Quantinuum uses ytterbium ions in linear traps, similar to IonQ. Key differentiator: world-record gate fidelities (99.95%+) achieved via:

  • SPAM error reduction (state preparation and measurement)
  • Laser stabilization (reduced noise)
  • Mid-circuit measurement (enables error correction experiments)

H-Series Processors

H1 System (2022):
20 qubits, all-to-all connectivity, 99.97% two-qubit gate fidelity. Used for quantum chemistry, cryptography, optimization demonstrations.

H2 System (2023):
56 qubits (fully connected), 3x quantum volume improvement. Racetrack architecture allows shuttling ions for reconfigurable connectivity.

Roadmap: 100+ qubits by 2025, modular architectures linking multiple ion traps.

Quantum Volume Leadership

Quantinuum consistently achieves highest quantum volume scores (IBM’s benchmark combining qubit count, connectivity, gate fidelity):

  • H1: Quantum volume 2^20 (1 million)
  • H2: Quantum volume 2^24 (16 million)

This matters for near-term applications where quality trumps raw qubit count.

InQuanto Chemistry Software

Proprietary quantum chemistry platform for molecular simulation. Integrates with classical DFT codes (Gaussian, ORCA). Target: pharmaceuticals, materials science.

Partnerships: JPMorgan Chase (optimization), Airbus (aerospace), BMW (quantum chemistry).

Competitive Position

vs. IonQ:
Both trapped ions.

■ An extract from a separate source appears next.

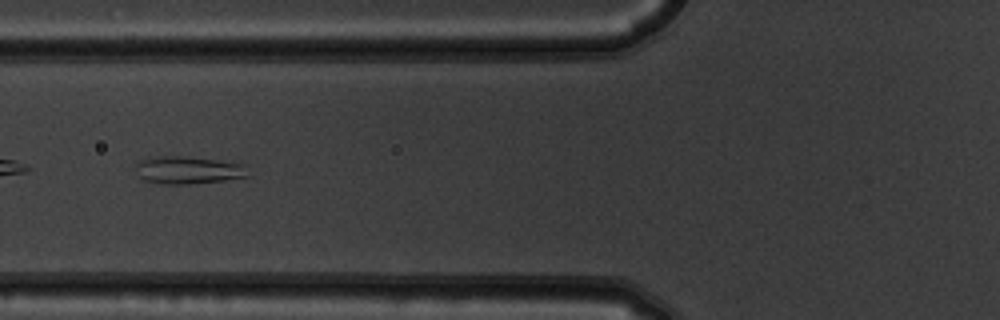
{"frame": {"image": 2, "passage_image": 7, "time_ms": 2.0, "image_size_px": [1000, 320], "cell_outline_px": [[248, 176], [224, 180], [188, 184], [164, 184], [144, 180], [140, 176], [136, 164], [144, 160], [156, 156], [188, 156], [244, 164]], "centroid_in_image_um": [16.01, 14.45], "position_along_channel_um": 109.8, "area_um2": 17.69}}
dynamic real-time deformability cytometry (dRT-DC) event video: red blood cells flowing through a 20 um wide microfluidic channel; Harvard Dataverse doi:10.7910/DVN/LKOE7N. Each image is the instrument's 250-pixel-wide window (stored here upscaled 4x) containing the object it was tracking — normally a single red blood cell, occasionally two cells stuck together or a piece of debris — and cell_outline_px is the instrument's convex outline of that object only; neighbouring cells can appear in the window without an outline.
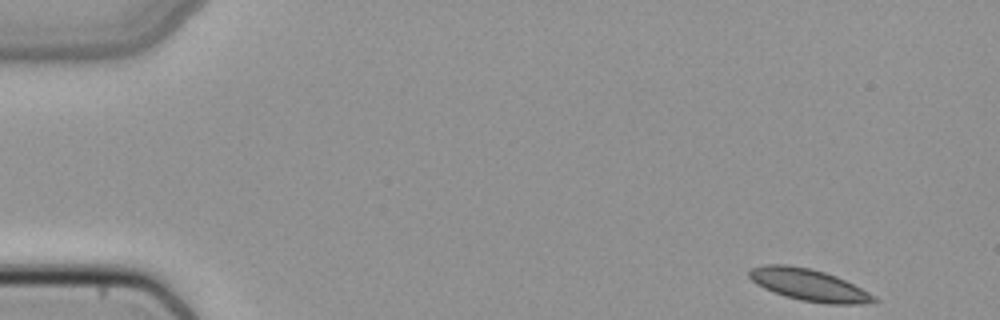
{"species": "common noctule bat (a hibernating species)", "species_latin": "Nyctalus noctula", "temperature_condition": "cold", "stored_images_in_passage": 47, "camera_frame_rate_fps": 3000, "um_per_image_px": 0.085, "animal": {"sex": "female", "body_mass_g": 22.7, "forearm_length_mm": 54.2}, "frame": {"image": 1, "passage_image": 1, "time_ms": 0.0, "image_size_px": [1000, 320], "cell_outline_px": [[880, 300], [860, 304], [828, 304], [800, 300], [784, 296], [764, 288], [756, 284], [748, 276], [748, 272], [752, 268], [764, 264], [788, 264], [812, 268], [836, 276], [876, 296]], "centroid_in_image_um": [68.73, 24.21], "position_along_channel_um": 16.3, "area_um2": 23.18}}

Quantinuum emphasizes gate fidelity and enterprise partnerships; IonQ focuses on cloud access and public markets.

vs. Superconducting:
Higher fidelity but slower gates. Trapped ions may win long-term for fault-tolerant computing; superconducting dominates near-term NISQ applications.

Honeywell backing: Deep pockets for R&D, but private company (less transparent than IonQ).